[Stored data]
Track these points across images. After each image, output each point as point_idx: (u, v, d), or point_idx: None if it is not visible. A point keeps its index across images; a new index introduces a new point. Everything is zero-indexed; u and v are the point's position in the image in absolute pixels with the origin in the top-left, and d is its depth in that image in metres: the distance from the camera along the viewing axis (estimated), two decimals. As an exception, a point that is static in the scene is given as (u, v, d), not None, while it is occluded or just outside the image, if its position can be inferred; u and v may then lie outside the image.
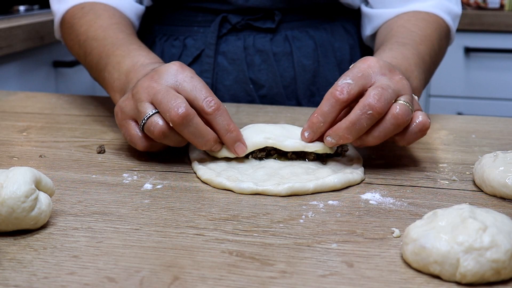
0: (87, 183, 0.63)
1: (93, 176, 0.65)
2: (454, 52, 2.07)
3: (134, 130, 0.66)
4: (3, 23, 1.36)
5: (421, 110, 0.66)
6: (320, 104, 0.64)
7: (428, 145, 0.77)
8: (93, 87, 1.76)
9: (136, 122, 0.66)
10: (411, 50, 0.79)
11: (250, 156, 0.68)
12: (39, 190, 0.51)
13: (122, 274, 0.45)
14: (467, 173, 0.67)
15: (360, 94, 0.63)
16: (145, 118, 0.64)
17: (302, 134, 0.66)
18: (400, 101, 0.63)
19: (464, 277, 0.43)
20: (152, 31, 1.04)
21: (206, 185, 0.62)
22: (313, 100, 1.01)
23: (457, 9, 0.95)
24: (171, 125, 0.62)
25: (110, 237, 0.50)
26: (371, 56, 0.67)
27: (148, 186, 0.62)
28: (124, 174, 0.65)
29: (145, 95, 0.64)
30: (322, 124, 0.64)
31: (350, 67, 0.66)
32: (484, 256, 0.43)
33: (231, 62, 0.98)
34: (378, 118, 0.62)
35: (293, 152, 0.67)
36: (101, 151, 0.72)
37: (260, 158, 0.68)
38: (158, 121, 0.63)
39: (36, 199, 0.50)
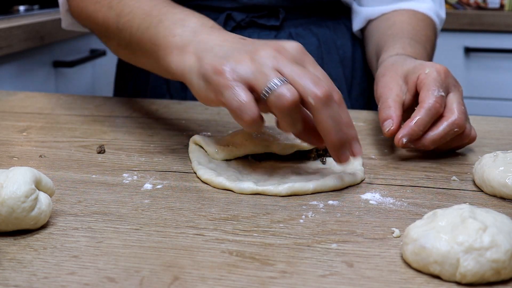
0: (87, 183, 0.63)
1: (93, 176, 0.65)
2: (454, 52, 2.08)
3: (247, 95, 0.56)
4: (3, 23, 1.36)
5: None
6: (419, 112, 0.67)
7: (428, 145, 0.77)
8: (93, 87, 1.76)
9: (248, 89, 0.56)
10: (422, 48, 0.82)
11: (249, 157, 0.68)
12: (39, 190, 0.51)
13: (122, 274, 0.45)
14: (467, 173, 0.67)
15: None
16: (276, 83, 0.55)
17: (399, 139, 0.66)
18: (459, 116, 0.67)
19: (464, 277, 0.43)
20: None
21: (206, 185, 0.62)
22: None
23: (443, 14, 0.99)
24: (312, 102, 0.55)
25: (110, 237, 0.50)
26: (435, 63, 0.71)
27: (148, 186, 0.62)
28: (124, 174, 0.65)
29: (273, 61, 0.56)
30: (420, 132, 0.67)
31: (426, 72, 0.69)
32: (484, 256, 0.43)
33: None
34: (460, 134, 0.68)
35: (293, 152, 0.68)
36: (101, 151, 0.72)
37: (260, 159, 0.68)
38: (292, 91, 0.54)
39: (36, 199, 0.50)
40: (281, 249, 0.48)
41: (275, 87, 0.55)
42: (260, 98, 0.56)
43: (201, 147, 0.70)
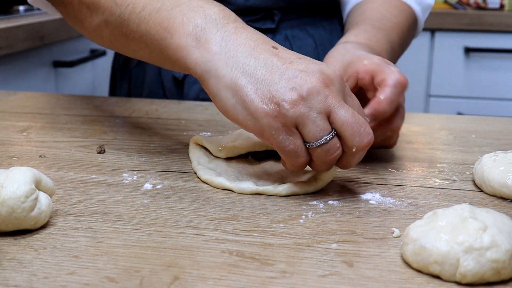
0: (87, 183, 0.63)
1: (93, 176, 0.65)
2: (454, 52, 2.08)
3: (300, 140, 0.55)
4: (3, 23, 1.36)
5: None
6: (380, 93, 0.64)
7: (428, 145, 0.77)
8: (93, 87, 1.76)
9: (298, 128, 0.55)
10: (384, 36, 0.80)
11: (249, 156, 0.68)
12: (39, 190, 0.51)
13: (122, 274, 0.45)
14: (467, 173, 0.67)
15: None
16: (328, 139, 0.54)
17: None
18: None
19: (464, 277, 0.43)
20: None
21: (206, 185, 0.62)
22: None
23: (430, 0, 0.97)
24: (354, 151, 0.55)
25: (110, 237, 0.50)
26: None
27: (148, 186, 0.62)
28: (124, 174, 0.65)
29: (324, 104, 0.54)
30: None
31: (365, 62, 0.67)
32: (484, 256, 0.43)
33: None
34: (403, 90, 0.65)
35: None
36: (101, 151, 0.72)
37: (260, 158, 0.68)
38: (339, 145, 0.55)
39: (36, 199, 0.50)
40: (281, 249, 0.48)
41: (324, 141, 0.54)
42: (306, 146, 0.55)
43: (202, 146, 0.70)
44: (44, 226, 0.52)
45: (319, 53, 1.00)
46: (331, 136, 0.54)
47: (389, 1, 0.91)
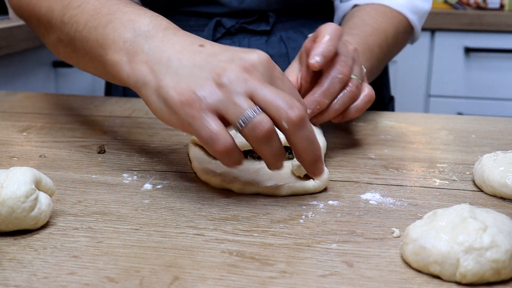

# [Exercise objective]
Leaving out the images, return the entries above exactly as they read.

# [Your response]
Track these points across images. After each image, output each point as point_idx: (u, v, d), or point_idx: None if it is not visible. A point keeps its index across images; a new index introduces a new point. Everything is zero-indexed; u and v are the point's position in the image in absolute pixels with the origin in the top-left, and d is its depth in that image in metres: the distance from the camera along the viewing axis (estimated), two decimals. As an exception, a point that is static in the scene is given as (u, v, d), not None, while it is occluded or just outside the image, if its position can be inferred; u and v may then lie outside the image.
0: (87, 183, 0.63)
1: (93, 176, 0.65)
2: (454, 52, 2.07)
3: (134, 130, 0.66)
4: (3, 23, 1.36)
5: (421, 110, 0.66)
6: (320, 104, 0.64)
7: (428, 145, 0.77)
8: (93, 87, 1.76)
9: (136, 122, 0.66)
10: (411, 50, 0.79)
11: (250, 156, 0.68)
12: (39, 190, 0.51)
13: (122, 274, 0.45)
14: (467, 173, 0.67)
15: (360, 94, 0.63)
16: (145, 118, 0.64)
17: (302, 134, 0.66)
18: (400, 101, 0.63)
19: (464, 277, 0.43)
20: (152, 31, 1.04)
21: (206, 185, 0.62)
22: (313, 100, 1.01)
23: (457, 9, 0.95)
24: (171, 125, 0.62)
25: (110, 237, 0.50)
26: (371, 56, 0.67)
27: (148, 186, 0.62)
28: (124, 174, 0.65)
29: (145, 95, 0.64)
30: (322, 124, 0.64)
31: (350, 67, 0.66)
32: (484, 256, 0.43)
33: (231, 62, 0.98)
34: (378, 118, 0.62)
35: (293, 152, 0.67)
36: (101, 151, 0.72)
37: (260, 158, 0.68)
38: (158, 121, 0.63)
39: (36, 199, 0.50)
0: (87, 183, 0.63)
1: (93, 176, 0.65)
2: (454, 52, 2.08)
3: (247, 95, 0.56)
4: (3, 23, 1.36)
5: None
6: (419, 112, 0.67)
7: (428, 145, 0.77)
8: (93, 87, 1.76)
9: (248, 89, 0.56)
10: (422, 48, 0.82)
11: (249, 157, 0.68)
12: (39, 190, 0.51)
13: (122, 274, 0.45)
14: (467, 173, 0.67)
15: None
16: (276, 83, 0.55)
17: (399, 139, 0.66)
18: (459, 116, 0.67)
19: (464, 277, 0.43)
20: None
21: (206, 185, 0.62)
22: None
23: (443, 14, 0.99)
24: (312, 102, 0.55)
25: (110, 237, 0.50)
26: (435, 63, 0.71)
27: (148, 186, 0.62)
28: (124, 174, 0.65)
29: (273, 61, 0.56)
30: (420, 132, 0.67)
31: (426, 72, 0.69)
32: (484, 256, 0.43)
33: None
34: (460, 134, 0.68)
35: (293, 152, 0.68)
36: (101, 151, 0.72)
37: (260, 159, 0.68)
38: (292, 91, 0.54)
39: (36, 199, 0.50)
40: (281, 249, 0.48)
41: (275, 87, 0.55)
42: (260, 98, 0.56)
43: (201, 147, 0.70)
0: (87, 183, 0.63)
1: (93, 176, 0.65)
2: (454, 52, 2.08)
3: (300, 140, 0.55)
4: (3, 23, 1.36)
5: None
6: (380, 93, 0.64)
7: (428, 145, 0.77)
8: (93, 87, 1.76)
9: (298, 128, 0.55)
10: (384, 36, 0.80)
11: (249, 156, 0.68)
12: (39, 190, 0.51)
13: (122, 274, 0.45)
14: (467, 173, 0.67)
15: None
16: (328, 139, 0.54)
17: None
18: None
19: (464, 277, 0.43)
20: None
21: (206, 185, 0.62)
22: None
23: (430, 0, 0.97)
24: (354, 151, 0.55)
25: (110, 237, 0.50)
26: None
27: (148, 186, 0.62)
28: (124, 174, 0.65)
29: (324, 104, 0.54)
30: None
31: (365, 62, 0.67)
32: (484, 256, 0.43)
33: None
34: (403, 90, 0.65)
35: None
36: (101, 151, 0.72)
37: (260, 158, 0.68)
38: (339, 145, 0.55)
39: (36, 199, 0.50)
40: (281, 249, 0.48)
41: (324, 141, 0.54)
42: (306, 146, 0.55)
43: (202, 146, 0.70)
44: (44, 226, 0.52)
45: (319, 53, 1.00)
46: (331, 136, 0.54)
47: (389, 1, 0.91)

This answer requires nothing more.